Upon listening to the lawyers’ arguments and reading the prepared briefs, the appeals court allowed the case to continue to a jury trial. Litigation exhaustion inevitably set in, however, and the parties settled.
After the most recent malpractice insurance crisis, many states shortened the statute of limitations for medical malpractice cases as part of comprehensive tort reform. The state in which this case occurred lowered its time frame from two years to one year. The plaintiff’s lawyer carelessly forgot this important detail when he allowed so many months to pass before filing.

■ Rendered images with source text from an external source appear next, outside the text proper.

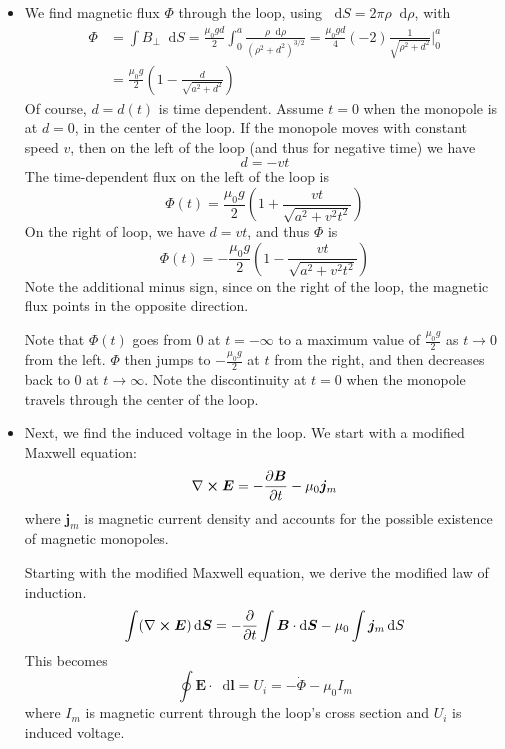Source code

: \documentclass[11pt, a4paper]{article}
\newcommand{\diff}{\mathop{}\!\mathrm{d}} %
\renewcommand{\vec}[1]{\bm{#1}} %
\newcommand{\E}{\vec{E}}  %
\newcommand{\B}{\vec{B}}  %
\newcommand{\mm}{\mu_{0}}  %
\newcommand{\m}{\vec{m}}  %
\renewcommand{\curl}{\nabla \cross}
\begin{document}
\begin{itemize}
	\item We find magnetic flux $ \Phi $ through the loop, using $  \diff S = 2\pi \rho \diff \rho $, with
	\begin{align*}
		\Phi &= \int B_{\perp} \diff S = \frac{\mm g d}{2} \int_{0}^{a} \frac{\rho \diff \rho}{(\rho^{2} + d^{2})^{3/2}} = \frac{\mm g d}{4}(-2)\frac{1}{\sqrt{\rho^{2} + d^{2}}}\bigg |_{0}^{a}\\
		& = \frac{\mm g}{2}\left(1 - \frac{d}{\sqrt{a^{2} + d^{2}}}\right)
	\end{align*}
	Of course, $ d = d(t) $ is time dependent. Assume $ t = 0 $ when the monopole is at $ d = 0 $, in the center of the loop. If the monopole moves with constant speed $ v $, then on the left of the loop (and thus for negative time) we have
	\begin{equation*}
		d = - vt
	\end{equation*}
	The time-dependent flux on the left of the loop is
	\begin{equation*}
		\Phi(t) = \frac{\mm g}{2}\left(1 + \frac{vt}{\sqrt{a^{2} +v^{2}t^{2}}}\right)
	\end{equation*}
	On the right of loop, we have $ d = vt $, and thus $ \Phi $ is
	\begin{equation*}
		\Phi(t) = -\frac{\mm g}{2}\left(1 - \frac{vt}{\sqrt{a^{2} +v^{2}t^{2}}}\right)
	\end{equation*}
	Note the additional minus sign, since on the right of the loop, the magnetic flux points in the opposite direction.
	
	Note that $ \Phi(t) $ goes from $ 0 $ at $ t = -\infty $ to a maximum value of $ \frac{\mm g}{2} $ as $ t \to 0 $ from the left. $ \Phi $ then jumps to $ - \frac{\mm g}{2}  $ at $ t  $ from the right, and then decreases back to 0 at $ t \to \infty $. Note the discontinuity at $ t = 0 $ when the monopole travels through the center of the loop.
	
	\item Next, we find the induced voltage in the loop. We start with a modified Maxwell equation:
	\begin{equation*}
		\curl \E = - \pdv{\B}{t} - \mm \vec{j}_{m}
	\end{equation*}
	where $ \vec{j}_{m} $ is magnetic current density and accounts for the possible existence of magnetic monopoles. 
	
	Starting with the modified Maxwell equation, we derive the modified law of induction. 
	\begin{equation*}
		\int (\curl \E)\diff \vec{S} = - \pdv{t}\int \B \cdot \diff \vec{S} - \mm \int \vec{j}_{m}\diff S 
	\end{equation*}
	This becomes
	\begin{equation*}
		\oint \E \cdot \diff \vec{l} = U_{i} = - \dot{\Phi} - \mm I_{m}
	\end{equation*}
	where $ I_{m} $ is magnetic current through the loop's cross section and $ U_{i} $ is induced voltage. 
	

\end{itemize}
\end{document}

Fortunately for him, the state supreme court had ruled previously that the statute of limitations starts from the date that the malpractice is discovered rather than the actual date of the alleged negligence. In this case, the clock started ticking when the plaintiff’s expert told the family that Dr. F could have prevented his patient’s death. This “discovery rule” was created to ameliorate the harshness of a short statute of limitations and is strictly a judicial modification made to the original legislation in the interests of fairness to the plaintiff.
The solo practitioner is extremely vulnerable in today’s litigious climate, but consultation with a colleague can reduce the risk of adverse events that lead to litigation. Successful solo clinicians keep a mental list of specialist consultants to whom they regularly refer and who are available for informal or emergency consultation. This is not only good medical practice, but it also makes sense from a legal standpoint. To a juror, it seems prudent to seek consultation in a case in which the primary clinician is not completely clear on what is happening. Even a mere telephone consultation may persuade jurors that the clinician is the caring, conscientious, and careful professional they expect.
Dramatically shortened statutes of limitation in some states and procedural restrictions on filing malpractice suits in others have made life difficult for plaintiff’s lawyers. Before clinicians get too excited, however, it must be noted that there are several exceptions to these shortened statutes. The “discovery rule” noted above is subject to considerable interpretation by the judge. Another common exception is the “age of majority” rule, which delays the running of the statute of limitations until an allegedly injured child reaches the age of 18. Despite these exceptions, every case should be examined to see if the statute of limitations can be used to dismiss the case or reduce its settlement value.